5.3.1 Generalized Stokes Equation

Table 6 reports the obtained PCG iteration counts. Similar optimal results are observed as in the lid-driven cavity problem. We note that when \(d=2\), \(\beta =10^3\) and \(m=1\), or when \(d=3\) and \(m=2\), the PCG solver preconditioned by the W-cycle multigrid fails, which is due to the fact that the smoothing steps on each mesh level of the W-cycle multigrid are not large enough to make the preconditioned operator definite and robust with respect to mesh size [8, Section 4]. Meanwhile, the variable V-cycle with \(m=1\) remains a robust and positive definite preconditioner.

Table 6 PCG iteration counts for the generalized Stokes equation in the backward-facing step flow problem in Example 5.3.1, where "NA" means the conjugate gradient solver fails
Full size table

5.3.2 Stationary Navier–Stokes Equations

We apply the PGM method preconditioned by the variable V-cycle method to solve the augmented Lagrangian Uzawa iteration (30a) for the condensed H(div)-HDG method for the linearized Navier–Stokes equations. Here we limit ourselves to cases with two-dimensional domain and with Reynolds number up to \(10^3\). All other settings are identical to those in Example 5.3.1 for the generalized Stokes equation. The resulting average PGM iteration counts during the Picard and Newton iteration procedures in Algorithm are reported in Table 7 for different mesh levels, viscosity \(\nu \), finite element space polynomial order k, and smoothing steps \(m_p = m_h = m\), and similar results as for the lid-driven cavity problem in Example 5.2.2 are observed.

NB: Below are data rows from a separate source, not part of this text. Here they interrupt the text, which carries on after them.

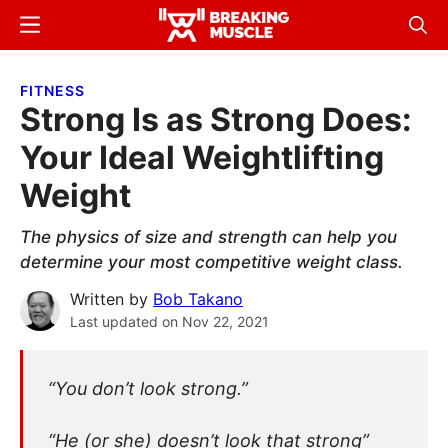
Skip
Skip
Menu
Sear
to
to
Breaking
Breaking
main
primary
Muscle
Muscle
FITNESS
content
sidebar
Strong Is as Strong Does:
Your Ideal Weightlifting
Weight
The physics of size and strength can help you
determine your most competitive weight class.
Written by
Bob Takano
Last updated on
Nov 22, 2021
“You don’t look strong.”
“He (or she) doesn’t look that strong”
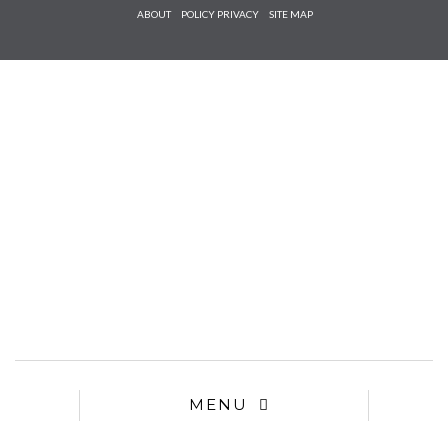
Check he
ABOUT
POLICY PRIVACY
SITE MAP
that you
agree to
Ter
Conditions/P
*required
MENU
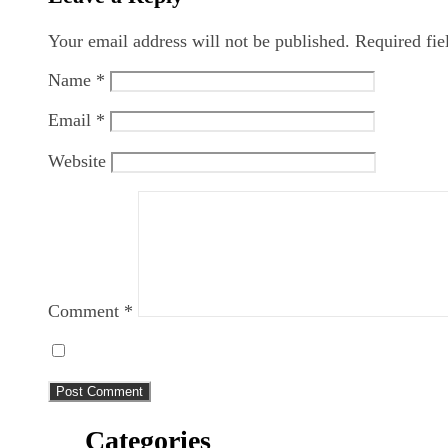
Your email address will not be published.
Required fi
Name
*
Email
*
Website
Comment
*
Categories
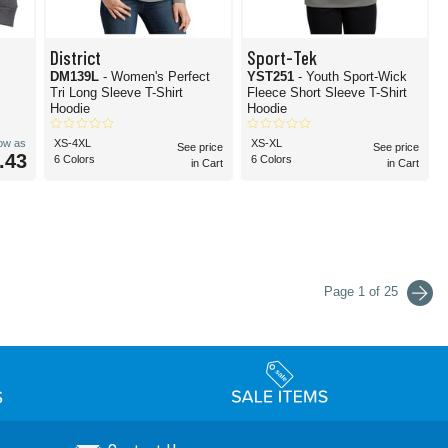
District
Sport-Tek
DM139L
- Women's Perfect
YST251
- Youth Sport-Wick
Tri Long Sleeve T-Shirt
Fleece Short Sleeve T-Shirt
Hoodie
Hoodie
low as
XS-4XL
XS-XL
See price
See price
.43
6 Colors
6 Colors
in Cart
in Cart
Page 1 of 25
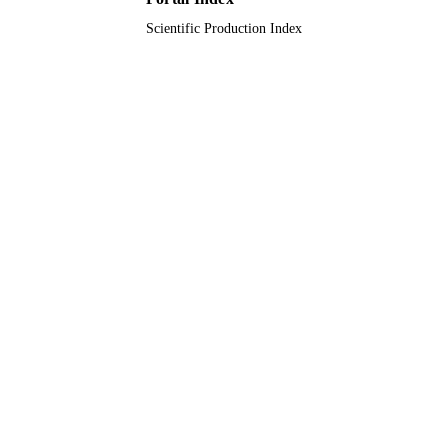
Scientific Production Index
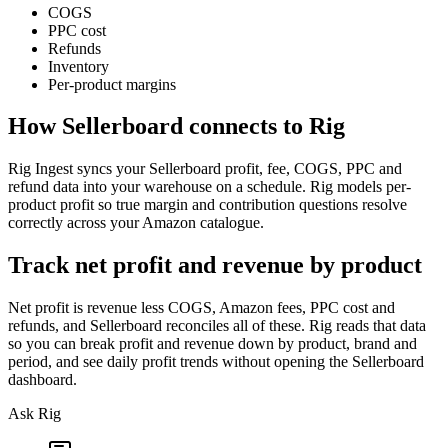
COGS
PPC cost
Refunds
Inventory
Per-product margins
How
Sellerboard
connects to Rig
Rig Ingest syncs your Sellerboard profit, fee, COGS, PPC and
refund data into your warehouse on a schedule. Rig models per-
product profit so true margin and contribution questions resolve
correctly across your Amazon catalogue.
Track net profit and revenue by product
Net profit is revenue less COGS, Amazon fees, PPC cost and
refunds, and Sellerboard reconciles all of these. Rig reads that data
so you can break profit and revenue down by product, brand and
period, and see daily profit trends without opening the Sellerboard
dashboard.
Ask Rig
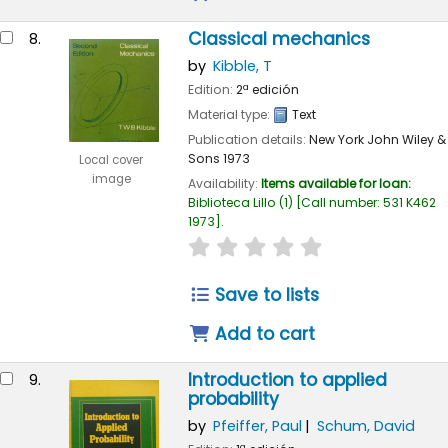
Classical mechanics
8.
by
Kibble, T
Edition:
2ª edición
Material type:
Text
Publication details:
New York
John Wiley &
Sons
1973
Local cover
image
Availability:
Items available for loan:
Biblioteca Lillo
(1)
Call number:
531 K462
1973
.
star rating
Average : 0.0 out of 
Save to lists
Add to cart
Introduction to applied
9.
probability
by
Pfeiffer, Paul
Schum, David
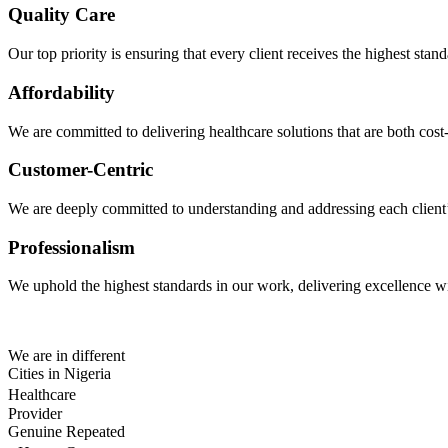
Quality Care
Our top priority is ensuring that every client receives the highest sta
Affordability
We are committed to delivering healthcare solutions that are both cost-
Customer-Centric
We are deeply committed to understanding and addressing each client’s 
Professionalism
We uphold the highest standards in our work, delivering excellence wit
We are in different
Cities in Nigeria
Healthcare
Provider
Genuine Repeated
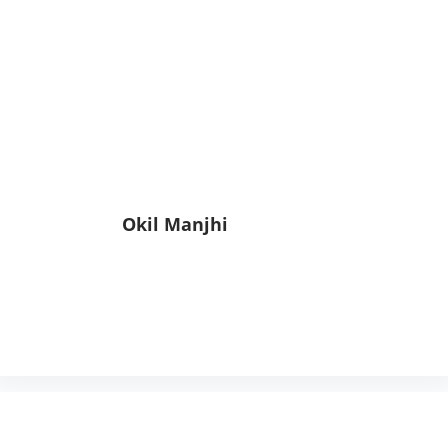
Okil Manjhi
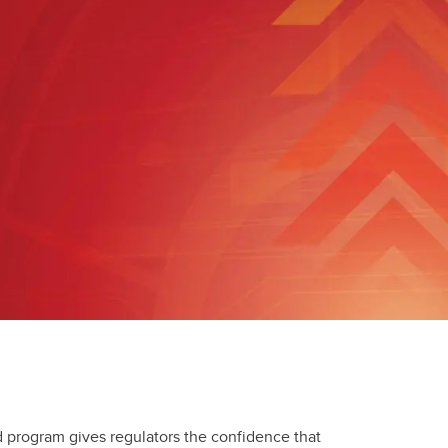
Convocation
Fund
 program gives regulators the confidence that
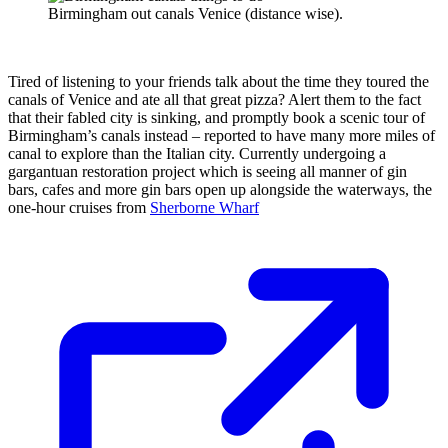
Birmingham out canals Venice (distance wise).
Tired of listening to your friends talk about the time they toured the
canals of Venice and ate all that great pizza? Alert them to the fact
that their fabled city is sinking, and promptly book a scenic tour of
Birmingham’s canals instead – reported to have many more miles of
canal to explore than the Italian city. Currently undergoing a
gargantuan restoration project which is seeing all manner of gin
bars, cafes and more gin bars open up alongside the waterways, the
one-hour cruises from
Sherborne Wharf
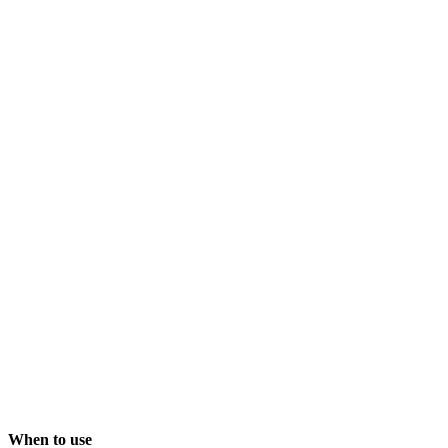
When to use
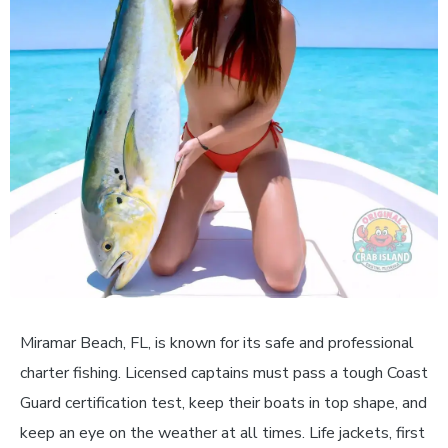
Miramar Beach, FL, is known for its safe and professional
charter fishing. Licensed captains must pass a tough Coast
Guard certification test, keep their boats in top shape, and
keep an eye on the weather at all times. Life jackets, first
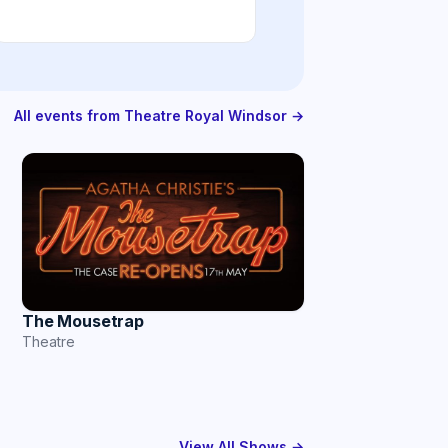
All events from Theatre Royal Windsor →
The Mousetrap
Theatre
View All Shows →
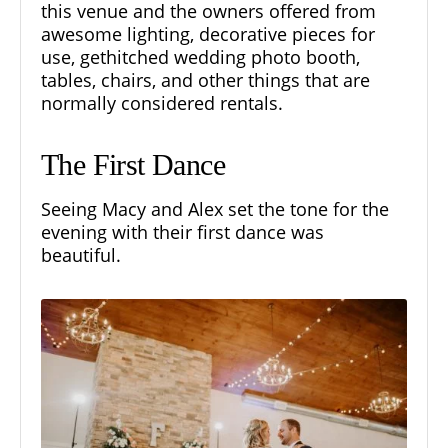
this venue and the owners offered from
awesome lighting, decorative pieces for
use, gethitched wedding photo booth,
tables, chairs, and other things that are
normally considered rentals.
The First Dance
Seeing Macy and Alex set the tone for the
evening with their first dance was
beautiful.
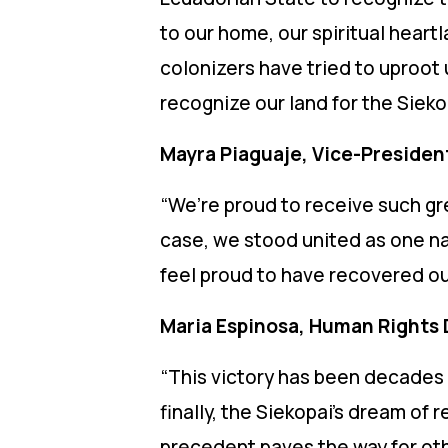
to our home, our spiritual hear
colonizers have tried to uproot u
recognize our land for the Sieko
Mayra Piaguaje, Vice-President
“We’re proud to receive such gr
case, we stood united as one nat
feel proud to have recovered our
Maria Espinosa, Human Rights 
“This victory has been decades 
finally, the Siekopai’s dream of
precedent paves the way for oth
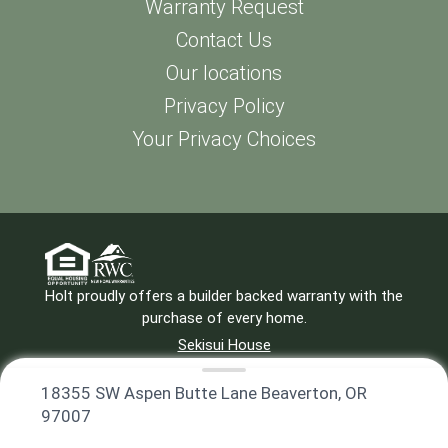
Warranty Request
Contact Us
Our locations
Privacy Policy
Your Privacy Choices
Holt proudly offers a builder backed warranty with the
purchase of every home.
Sekisui House
Privacy Policy
971-299-2799
18355 SW Aspen Butte Lane Beaverton, OR
97007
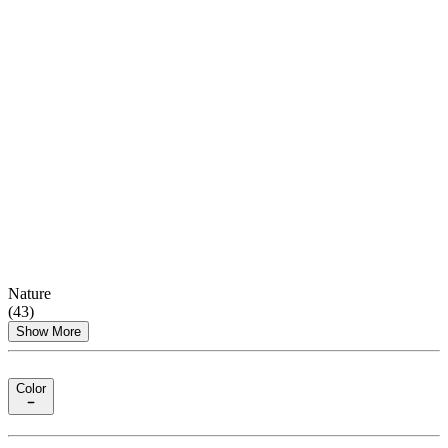
Nature
(
43
)
Show More
Color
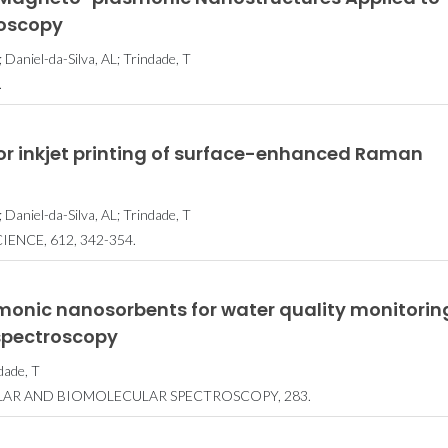
oscopy
Daniel-da-Silva, AL; Trindade, T
.
or inkjet printing of surface-enhanced Raman
 Daniel-da-Silva, AL; Trindade, T
ENCE, 612, 342-354.
nic nanosorbents for water quality monitorin
spectroscopy
dade, T
LAR AND BIOMOLECULAR SPECTROSCOPY, 283.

Table 7 Two-dimensional average PGM iteration counts for the linearized Navier-Stokes equations during the Picard/Newton iteration procedure in Algorithm 3 in the backward-facing step flow problem in Example 5.3.2
Full size table

6 Conclusion

In this study, we developed an hp-multigrid preconditioner for the H(div)-HDG scheme for both the generalized Stokes and the Navier–Stokes equations. The condensed H(div)-HDG system is solved by the augmented Lagrangian Uzawa iteration, and the hp-multigrid is used to precondition the nearly-singular primal operator on the global velocity spaces. The proposed hp-multigrid is essentially a multiplicative ASP, with the lowest global velocity space as the auxiliary space and a robust geometric multigrid algorithm as the auxiliary space solver. For the generalized Stokes equation, we prove that the condensed lowest-order H(div)-HDG discretization is equivalent to the CR discretization with a pressure-robust treatment, which allows for the application of the rich geometric multigrid theory for the CR discretization. Numerical experiments demonstrate that the proposed hp-multigrid is robust to mesh size and the augmented Lagrangian parameter, while a very mild increase in iteration counts of the preconditioned Krylov space solvers with respect to the increase of polynomial order is observed. We further test the proposed hp-multigrid preconditioner on the H(div)-HDG scheme for the linearized Naiver-Stokes equation by Picard or Newton’s method, and the iteration counts grow mildly with respect to the increase of the Reynolds number as large as \(10^3\). An efficient parallel implementation of an additive hp-multigrid algorithm and the proof of its robustness for the generalized Stokes equation will be our forthcoming research.